In a second aspect, the present invention is a method of increasing anti-wear performance without reducing extreme pressure performance of a lubricant formulation containing a hydrocarbon base oil, a sulfurized isobutylene extreme pressure additive and a phosphate ester anti-wear additive, the method comprising including an oil soluble polyalkylene glycol selected from a group consisting of monol, diol and triol initiated

1,2-butylene oxide homopolymers and monol initiated copolymers of 1,2-butylene oxide and propylene oxide into the lubricant formulation so as to obtain the lubricant formulation of the first aspect.

The formulation and method of the present invention is useful as a lubricant.

The oil soluble polyalkylene glycols of the present invention can be designed from oxides other than 1,2 butylene oxide. For example it is possible to design oil soluble polyalkylene glycols from other higher oxides such as hexene oxide, octene oxide, dodecene oxide or styrene oxide such that homo-polymers are produced by reacting the oxides with an initiator such as an alcohol. Alternatively, copolymers can be produced by reacting mixtures of the copolymers with an initiator. Alternatively, mixtures of a higher oxide and 1,2 propylene oxide or 1,2 butylene oxide can be used to prepare copolymers. The above alternative types of oil soluble polyalkylene glycols are expected to provide a similar technical effect as the copolymers of propylene oxide and butylene oxide or homo-polymers of butylene oxide that are described herein in the present invention.

DETAILED DESCRIPTION OF THE INVENTION

"And/or" means "and, or alternatively". All ranges include endpoints unless otherwise stated. Weight-percent (wt%) is relative to total lubricant formulation weight unless otherwise stated.

Test methods refer to the most recent test method as of the priority date of this document unless a date is indicated with the test method number as a hyphenated two digit number. References to test methods contain both a reference to the testing society and the test method number. Test method organizations are referenced by one of the following abbreviations: ASTM refers to ASTM International (formerly known as American Society for Testing and Materials); EN refers to European Norm; DIN refers to Deutsches Institut fur Normung; and ISO refers to International Organization for Standards.

Determine kinematic viscosity according to ASTM D7042. Determine viscosity index for a lubricant composition according to ASTM D2270. Determine pour point temperature according to ASTM D97.

Dataset extract:
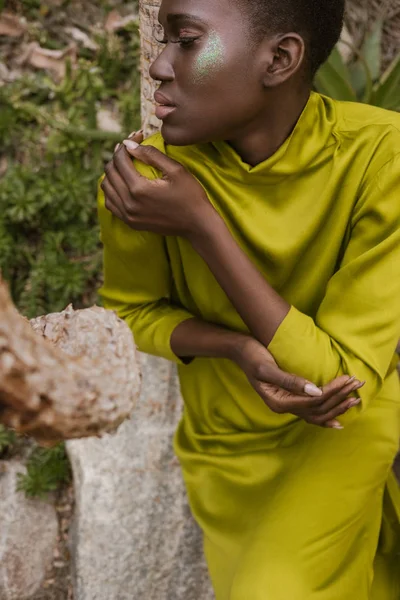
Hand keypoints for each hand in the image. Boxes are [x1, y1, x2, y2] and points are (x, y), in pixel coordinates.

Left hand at [101, 135, 216, 236]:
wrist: (197, 224)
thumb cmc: (190, 195)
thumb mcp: (176, 170)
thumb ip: (151, 155)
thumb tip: (128, 144)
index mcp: (139, 188)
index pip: (120, 160)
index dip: (126, 145)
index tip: (137, 137)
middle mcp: (129, 203)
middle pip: (110, 172)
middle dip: (117, 156)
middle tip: (130, 149)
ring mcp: (128, 216)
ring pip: (106, 188)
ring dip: (112, 173)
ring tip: (124, 165)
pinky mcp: (130, 223)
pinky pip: (110, 203)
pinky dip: (112, 190)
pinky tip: (122, 183)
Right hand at [234, 337, 363, 428]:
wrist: (240, 350)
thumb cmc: (252, 356)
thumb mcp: (267, 367)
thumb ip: (290, 381)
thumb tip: (316, 391)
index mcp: (279, 402)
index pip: (314, 401)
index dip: (333, 391)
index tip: (349, 378)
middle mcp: (284, 408)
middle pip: (319, 409)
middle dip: (340, 399)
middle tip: (358, 385)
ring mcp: (286, 405)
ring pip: (317, 413)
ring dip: (337, 407)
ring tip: (355, 399)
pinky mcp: (289, 399)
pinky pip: (311, 412)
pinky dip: (326, 415)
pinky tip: (337, 419)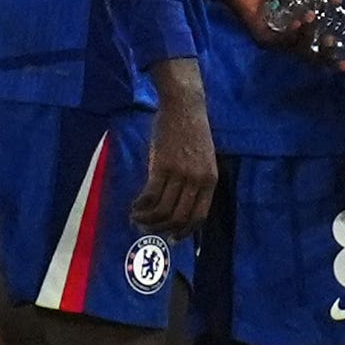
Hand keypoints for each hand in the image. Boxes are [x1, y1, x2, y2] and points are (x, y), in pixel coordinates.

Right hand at [134, 66, 216, 231]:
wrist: (184, 106)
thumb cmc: (192, 131)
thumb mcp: (203, 159)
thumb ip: (196, 181)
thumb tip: (180, 204)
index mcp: (210, 180)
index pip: (199, 216)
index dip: (184, 231)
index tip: (172, 238)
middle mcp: (197, 180)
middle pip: (179, 217)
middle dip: (161, 229)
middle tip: (147, 228)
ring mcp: (180, 174)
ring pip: (163, 210)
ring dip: (147, 219)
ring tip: (136, 218)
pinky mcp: (162, 166)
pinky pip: (150, 196)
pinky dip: (140, 206)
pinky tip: (134, 206)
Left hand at [219, 0, 344, 55]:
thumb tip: (339, 0)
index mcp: (299, 20)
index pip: (319, 40)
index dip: (333, 51)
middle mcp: (289, 32)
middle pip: (311, 52)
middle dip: (326, 56)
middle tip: (337, 52)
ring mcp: (276, 37)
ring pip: (298, 49)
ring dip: (311, 40)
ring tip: (317, 24)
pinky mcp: (263, 37)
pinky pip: (282, 42)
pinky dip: (293, 33)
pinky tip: (301, 21)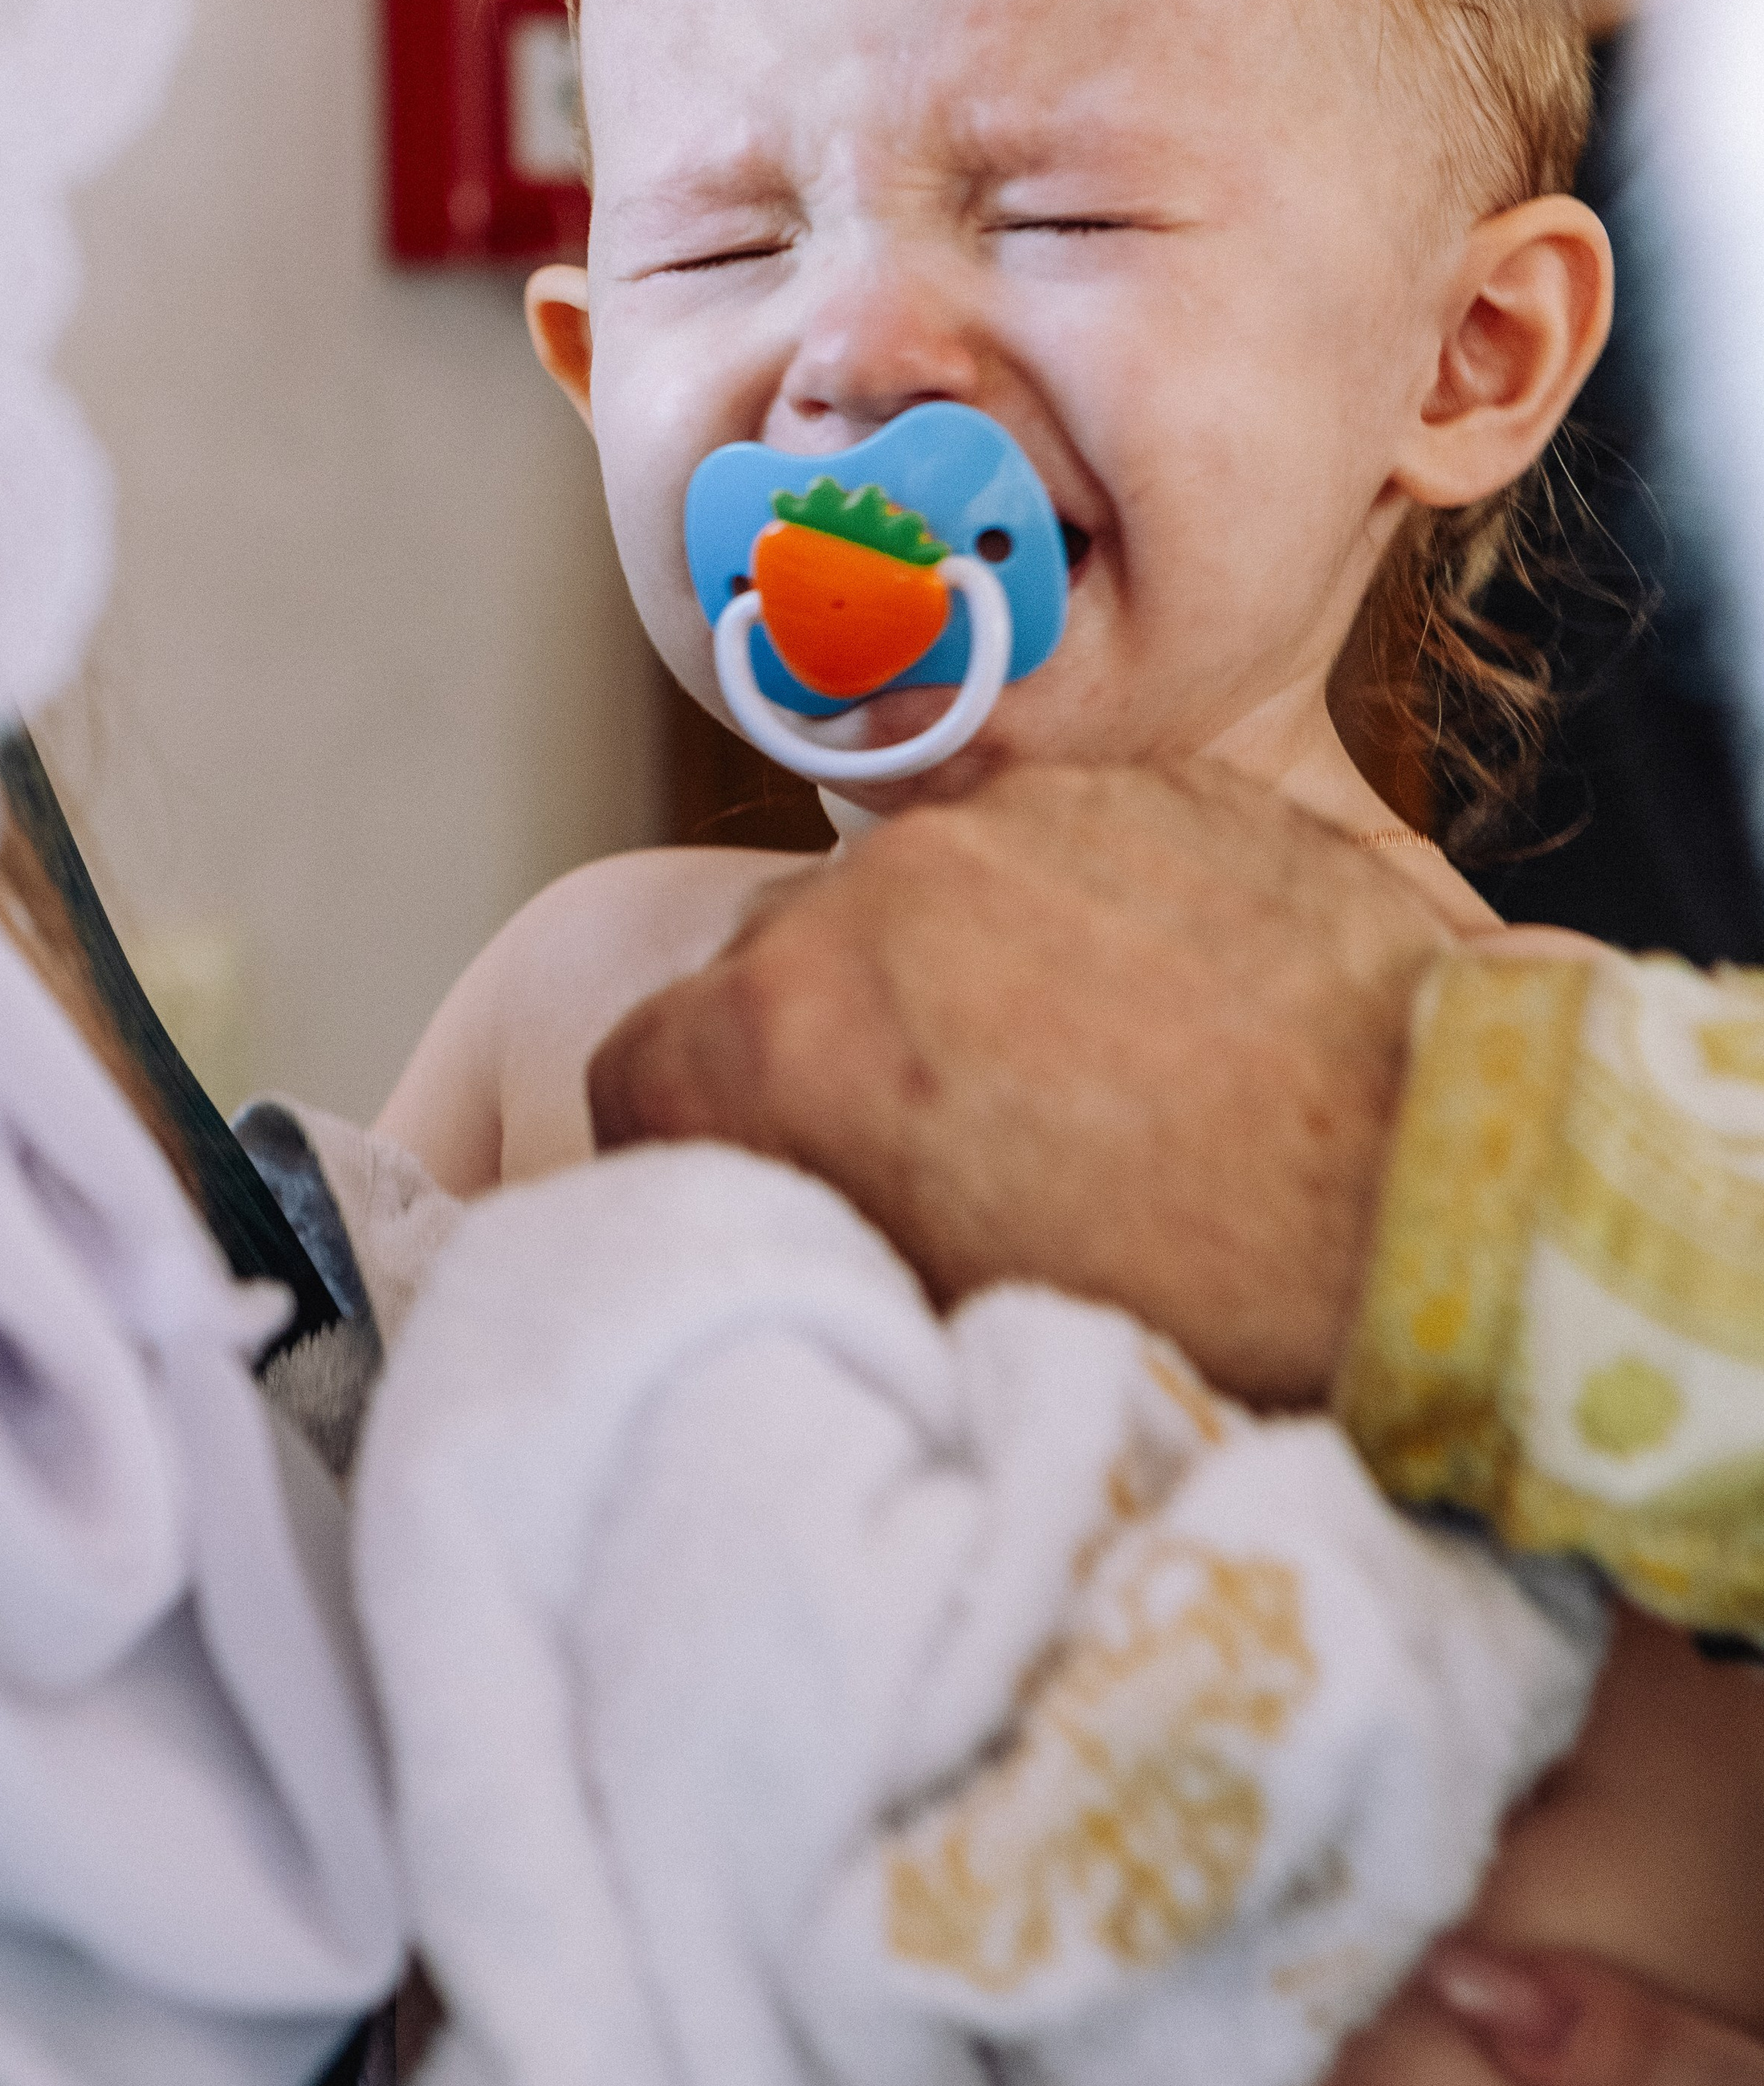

About this exercise: Could you carry on the lubricant patent text from the point where it stops? The items have no connection to the lubricant patent text.

Answer for the task:
Determine molecular weight for non-capped oil soluble polyalkylene glycol polymers in grams per mole (g/mol) from the OH (hydroxyl) number according to ASTM D4274. Determine the molecular weight for capped oil soluble polyalkylene glycol polymers by adding the weight of the capping agent minus one. For example, the molecular weight of a methyl capping group is 15, but since the methyl group is chemically replacing a hydrogen on the non-capped polyalkylene glycol the resulting molecular weight of the polyalkylene glycol is increased by 15 from the capping group but reduced by one from loss of the hydrogen that is replaced.

Characterize extreme pressure (EP) performance using a pin and vee-block test according to ASTM D3233. The test is the "Falex EP test". The test apparatus is available from Falex Corporation and consists of a 0.25 inch (6.35 millimeter) diameter steel rod (journal) that rotates at 290 +/- 10 revolutions per minute against two 0.5 inch (12.7 millimeter) diameter vee blocks. A four line contact region is established as load is applied through a mechanical sprint-type gage by a ratchet wheel and an eccentric arm. The test determines a load-fail value that relates to the load-carrying properties of the test fluid. The Falex load gage applies from 200 to 3000 pounds (91-1361 kilograms) direct load (4500 pounds (2041 kilograms) reference load). Conduct the test against test method B until a rise in friction coefficients or a drop in load or a failure of the shear pin is observed. A typical automotive gear oil formulation that contains extreme pressure additives will have a load carrying capacity of 2500 pounds (1135 kilograms) while a typical engine oil formulation that does not contain sulfur based extreme pressure additives has a load carrying capacity of 1300 pounds (590 kilograms). An "increase" and an "improvement" in extreme pressure performance, and an "increased", "improved", and/or "higher" extreme pressure performance, each corresponds to an increase in load carrying capacity.

Characterize anti-wear (AW) performance using the ASTM D4172 4-ball wear test run at 100°C. Anti-wear values are in millimeters (mm). Higher values correspond to greater wear and poorer anti-wear performance. Lower values correspond to better anti- wear performance. Therefore, a decrease in anti-wear performance characterization value corresponds to an "improvement" in anti-wear performance and an "increased",

"improved", and/or "higher" anti-wear performance.

The lubricant formulation comprises a natural or synthetic hydrocarbon base oil.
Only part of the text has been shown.